Global markets take a pause
Despite European records, Wall Street showed mixed performance. The Nasdaq fell 0.62%, the S&P 500 declined 0.41%, and the Dow Jones remained essentially flat at -0.04%. Paris, London, and Frankfurt showed minimal changes, though indices remain near all-time highs.
The cooling of US inflation, with the CPI at 2.7% in December, helped ease concerns, while the November Producer Price Index (PPI) rose modestly by 0.2%.
Patrick Munnelly, market strategist at Tickmill Group, noted that global markets remain at record levels, driven by the ongoing technology boom, particularly linked to artificial intelligence, despite geopolitical tensions.
Precious and base metals reach record levels
Safe-haven assets surged. Gold approached historic levels at $4,641 per ounce, while silver surpassed $90 for the first time, reaching around $92.22.
Meanwhile, industrial metals also hit record highs. Copper reached $13,407 per ton, tin $54,760 per ton on the LME, with zinc and aluminum following the upward trend. These gains reflect investor confidence in global growth, despite geopolitical unrest tied to the Trump administration.
UK-listed mining companies, including Antofagasta (+1.39%), Fresnillo (+1.80%), Rio Tinto (+1.75%) and Glencore (+2.79%), benefited from the price surge since the start of the year.
Sector highlights and stock performance
The pharmaceutical sector attracted attention. Bayer rose 5.67% to €41.16 after raising its forecasts for the pharmaceutical division due to the success of recent drugs and planned launches in 2027.
In healthcare, Ipsen (+5%) received “innovative therapy” designation from the US FDA for its IPN60340 drug in first-line treatment of acute myeloid leukemia. In Helsinki, Orion (+12%) anticipates over €1 billion annual revenue from its Nubeqa treatment in 2026.
Conversely, some stocks declined following analyst revisions: Pearson (-6%) in London and Autoneum (-10%) in Zurich.
Investor watchpoints
Investors are closely monitoring key indicators:
- The outcome of the US Supreme Court decision on Trump’s tariffs.

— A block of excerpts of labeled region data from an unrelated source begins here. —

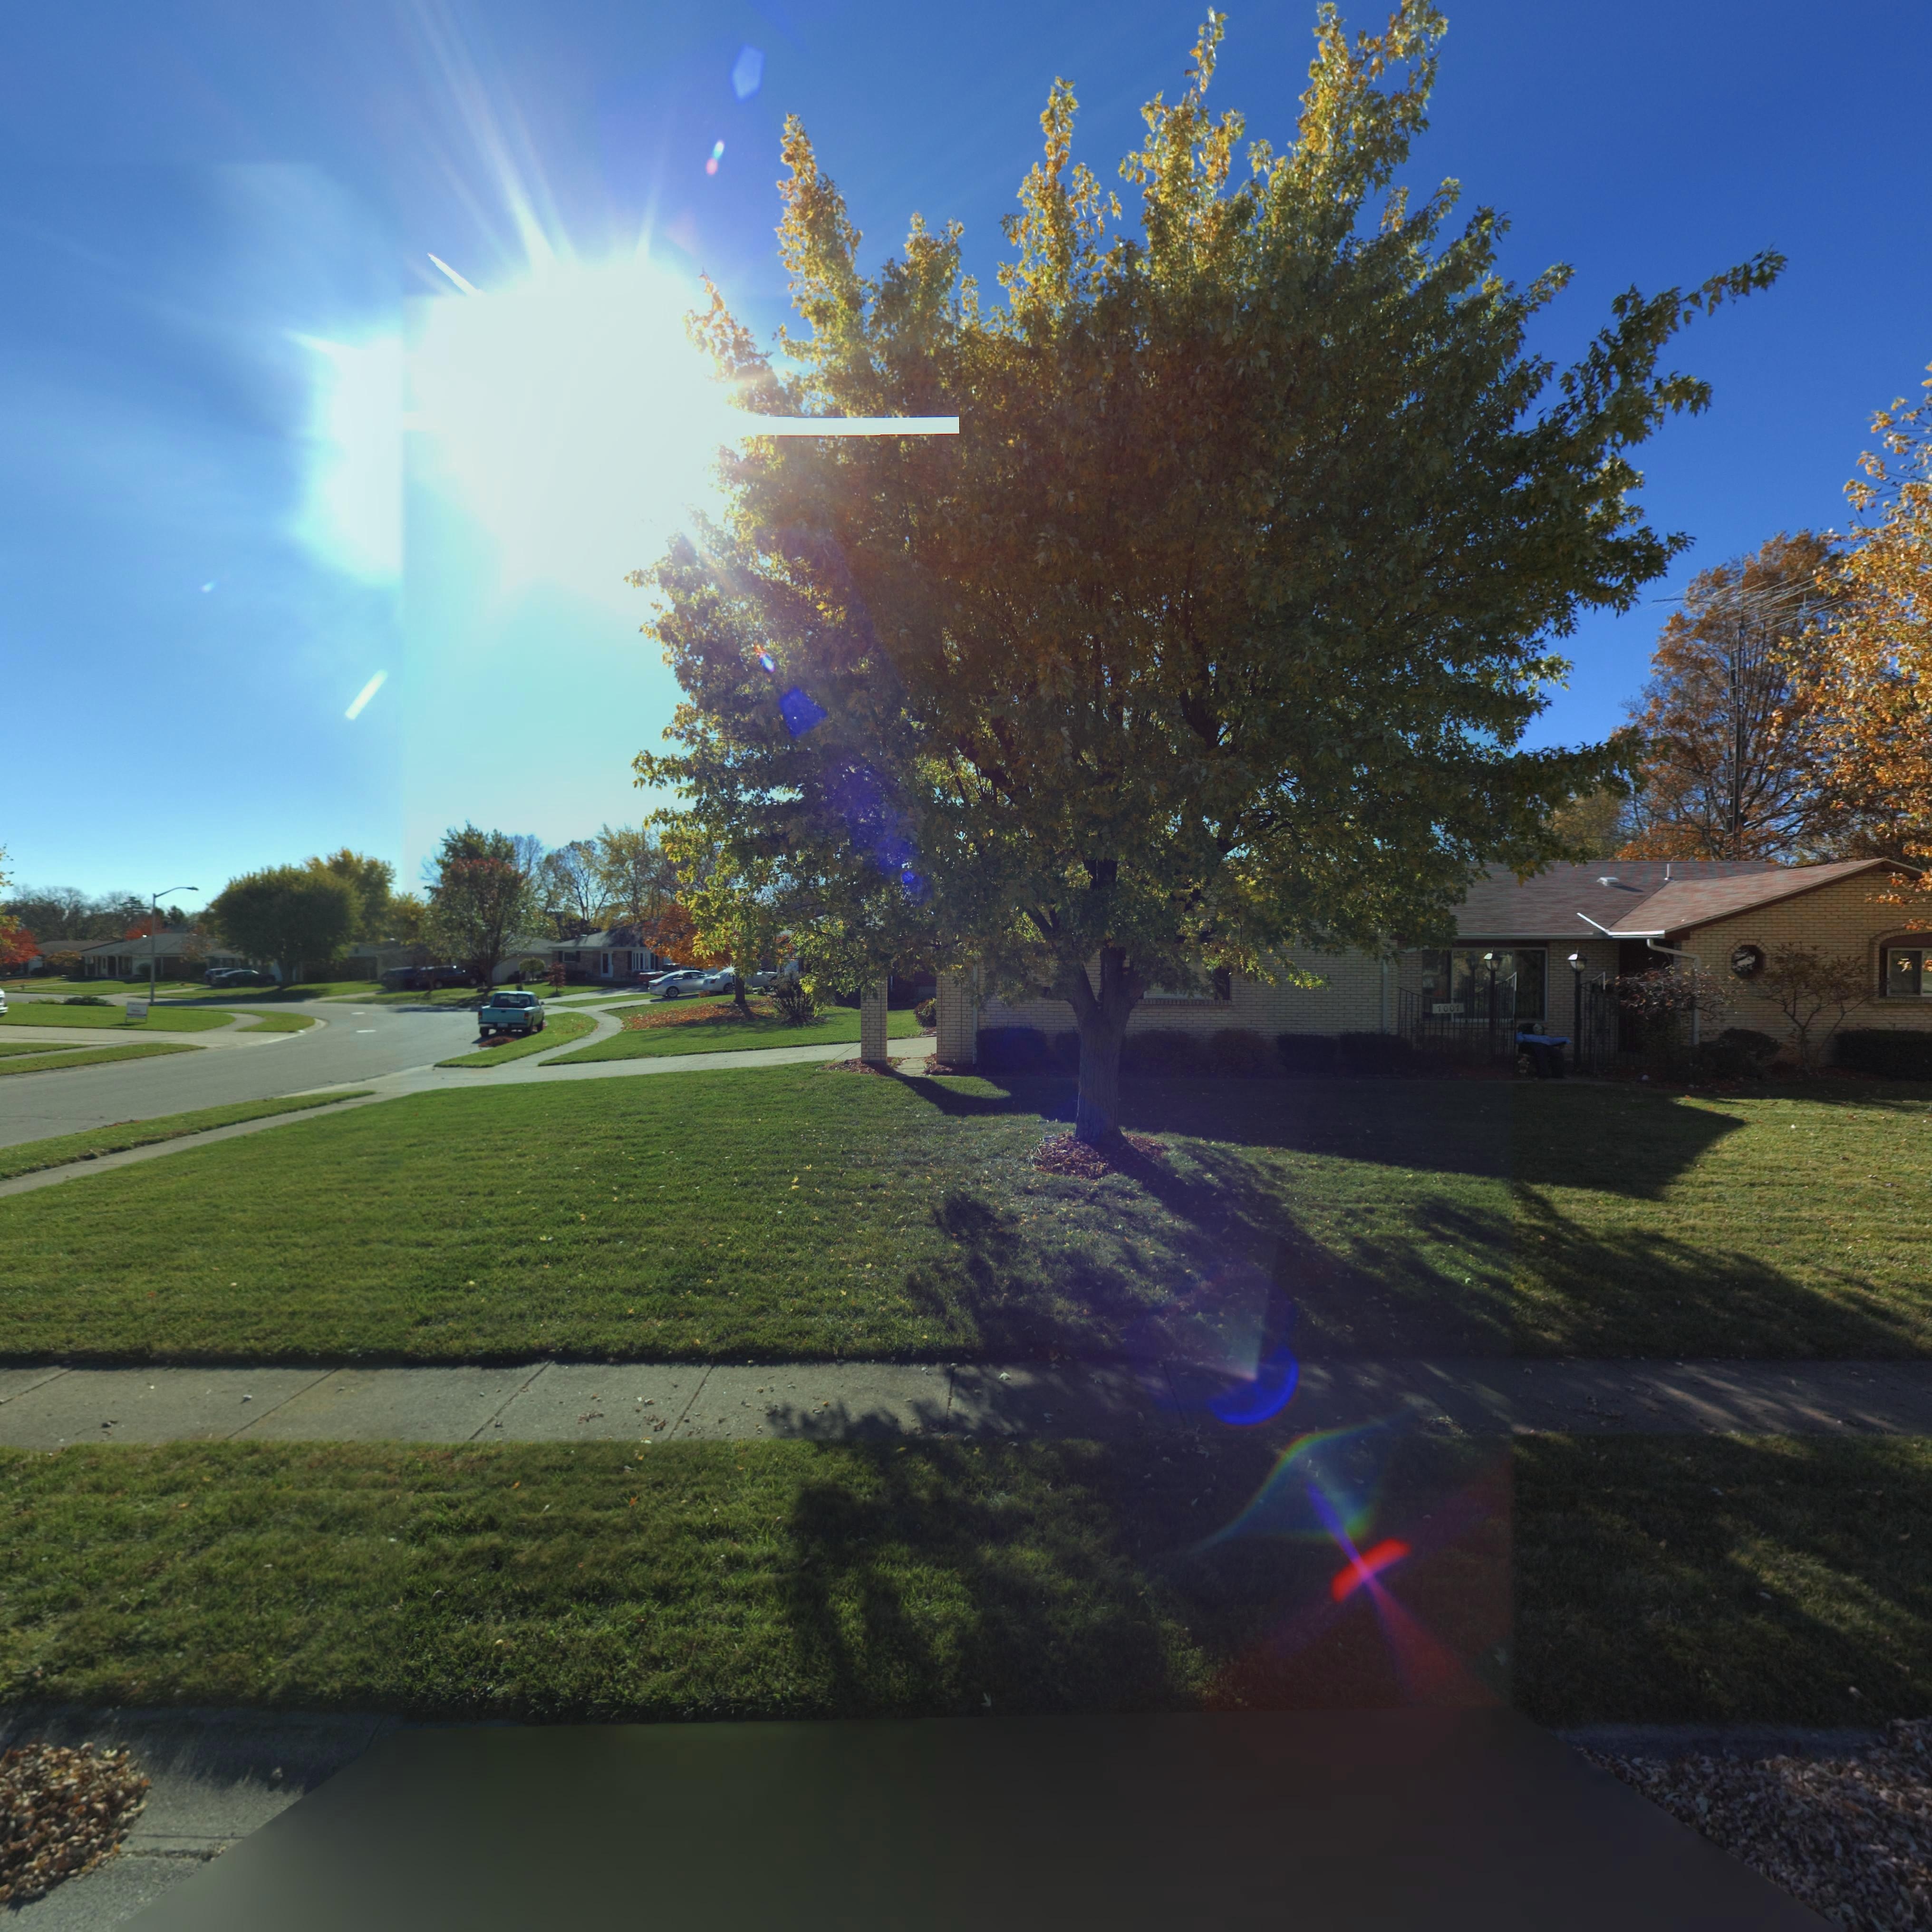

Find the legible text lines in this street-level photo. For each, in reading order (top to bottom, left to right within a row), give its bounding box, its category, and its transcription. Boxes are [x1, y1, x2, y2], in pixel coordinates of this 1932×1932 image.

[1436, 1004, 1460, 1013] StreetNumber: 7007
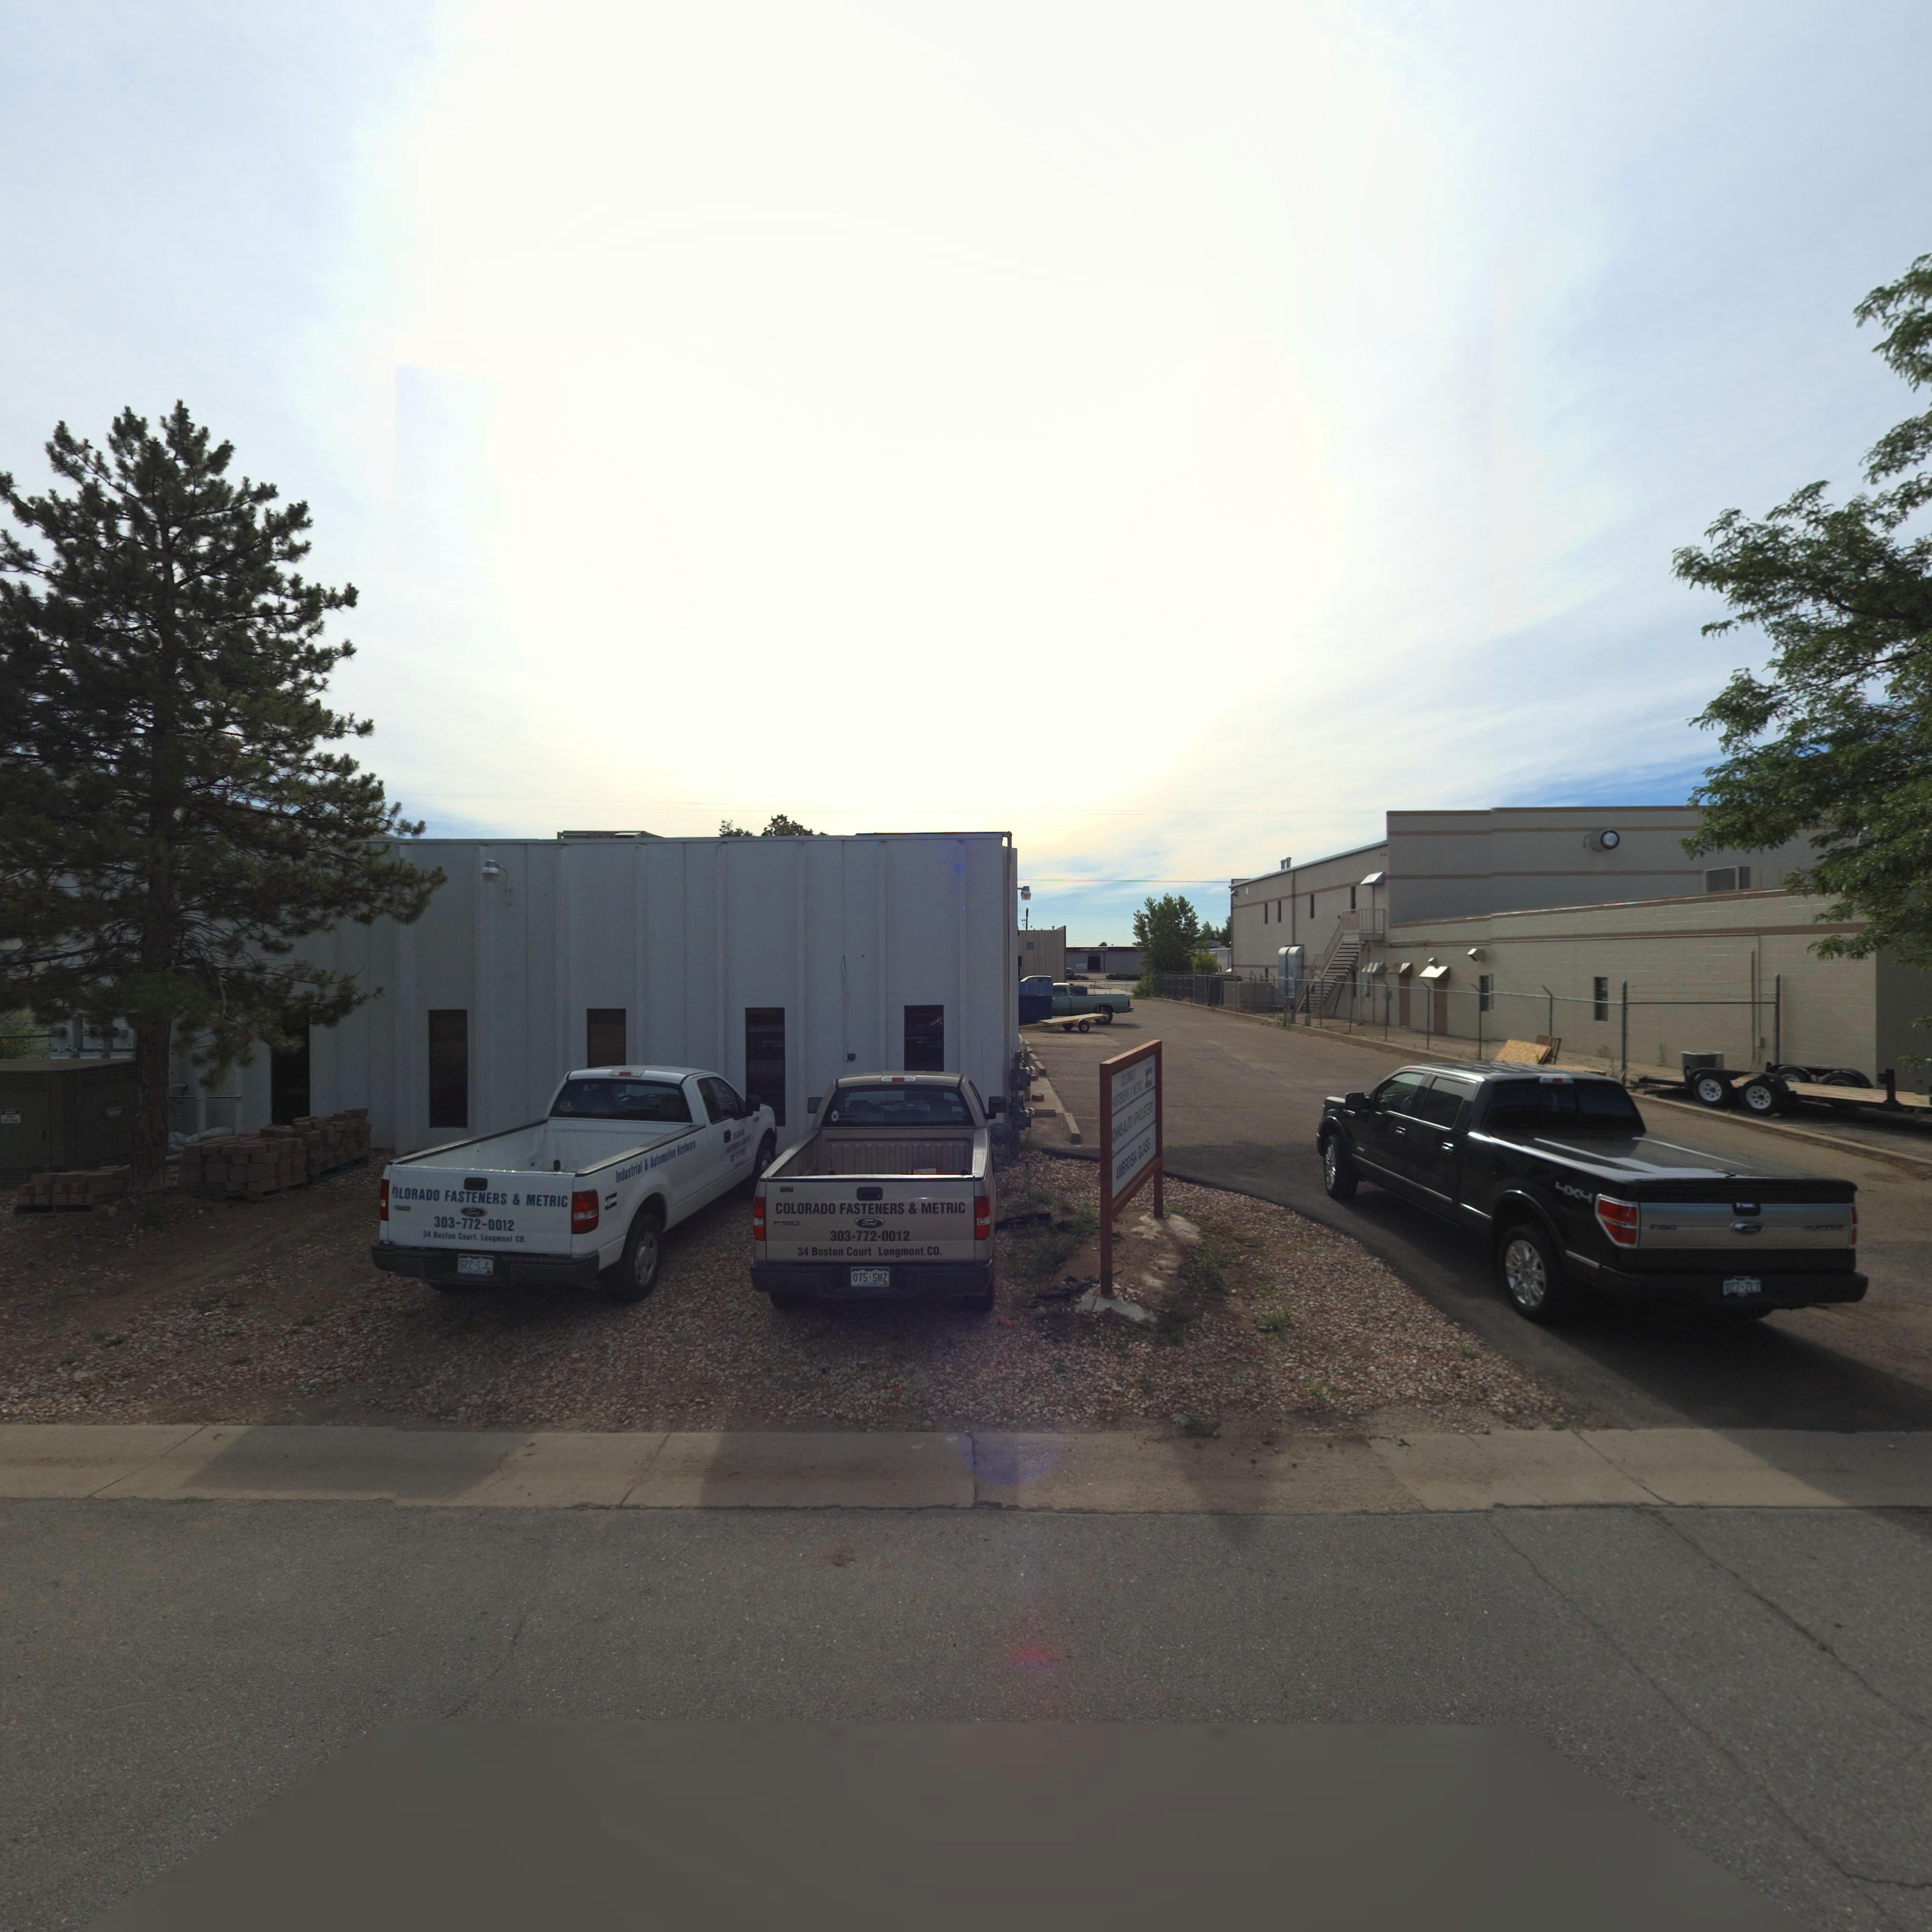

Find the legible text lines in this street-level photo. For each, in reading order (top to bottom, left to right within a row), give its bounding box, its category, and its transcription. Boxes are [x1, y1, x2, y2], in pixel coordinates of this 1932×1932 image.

[1111, 1079, 1143, 1110] BusinessName: FASTENERS * METRIC
[1120, 1068, 1136, 1088] BusinessName: COLORADO
[1112, 1098, 1153, 1143] BusinessName: OHNS AUTO UPOLSTERY
[1115, 1136, 1150, 1184] BusinessName: AMBROSIA GLASS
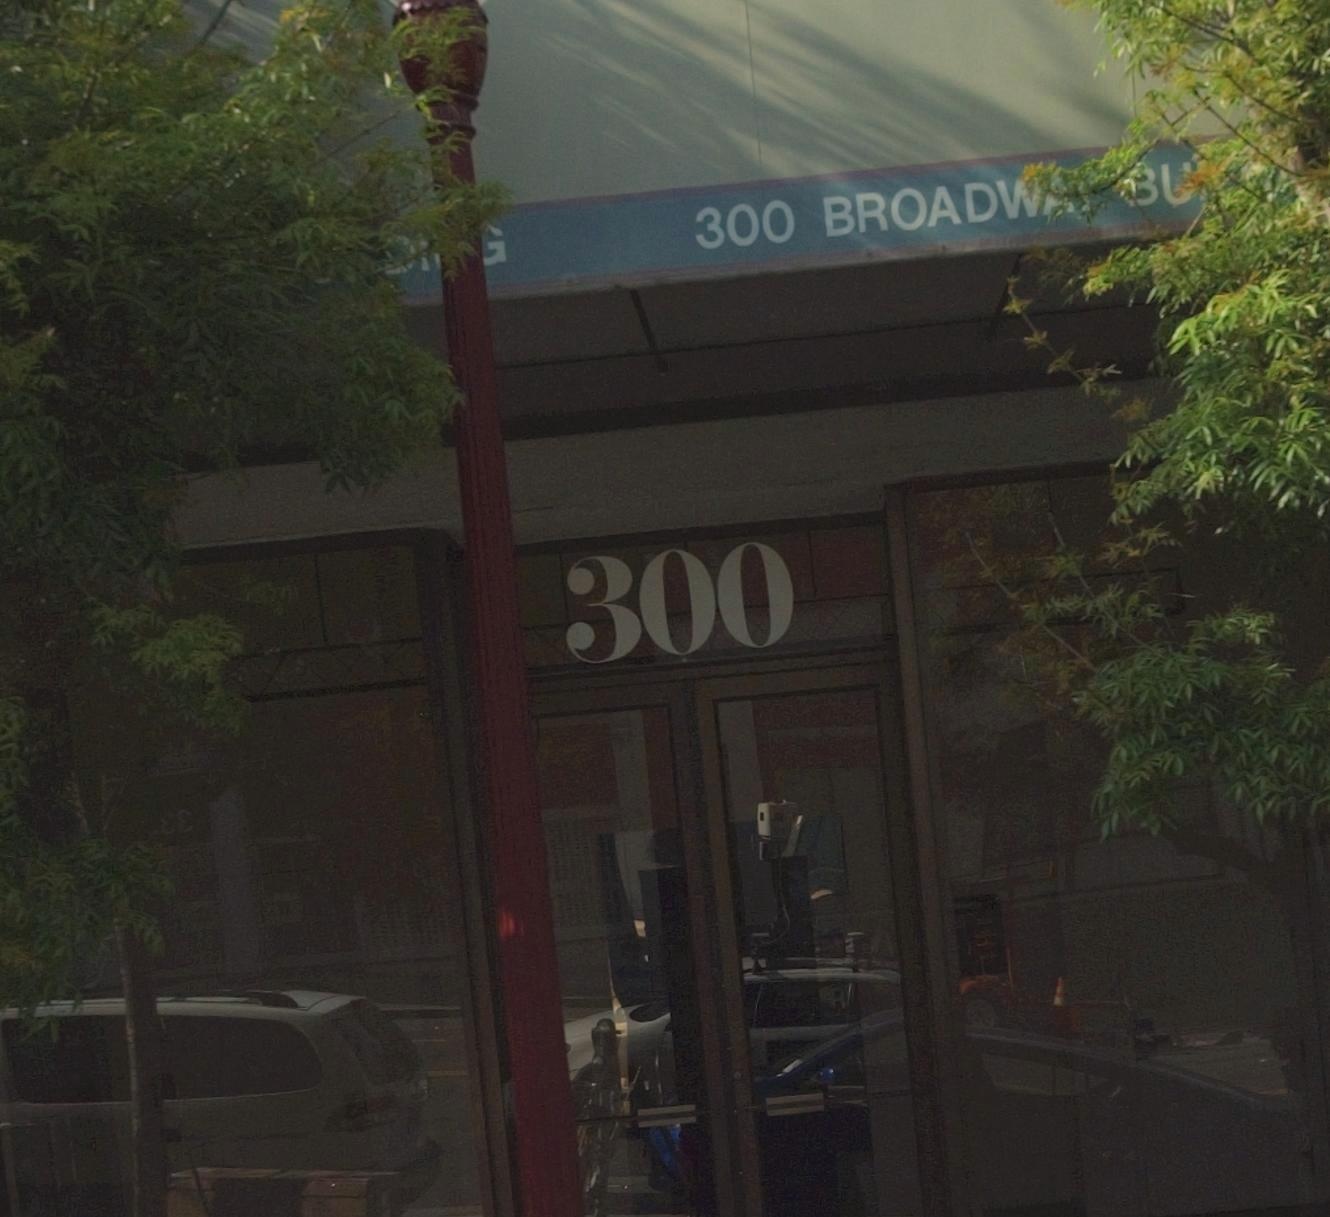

- Quarterly results from US banks, including Bank of America, Citigroup, and Wells Fargo, to gauge financial sector health.
- US economic indicators, including retail sales and producer prices, providing insights into inflation and consumer spending.
US 10-year bond yields remained stable at 3.53%, reflecting moderate confidence despite geopolitical uncertainties.










The market trends are intriguing! I’m curious about how the Supreme Court’s decision will impact US stocks.
It’s fascinating to see how European markets are thriving despite global uncertainties. The impact of technology and inflation is something we should all pay attention to.
The article highlights key market movements, but lacks detailed data on US economic indicators which are crucial for understanding future trends.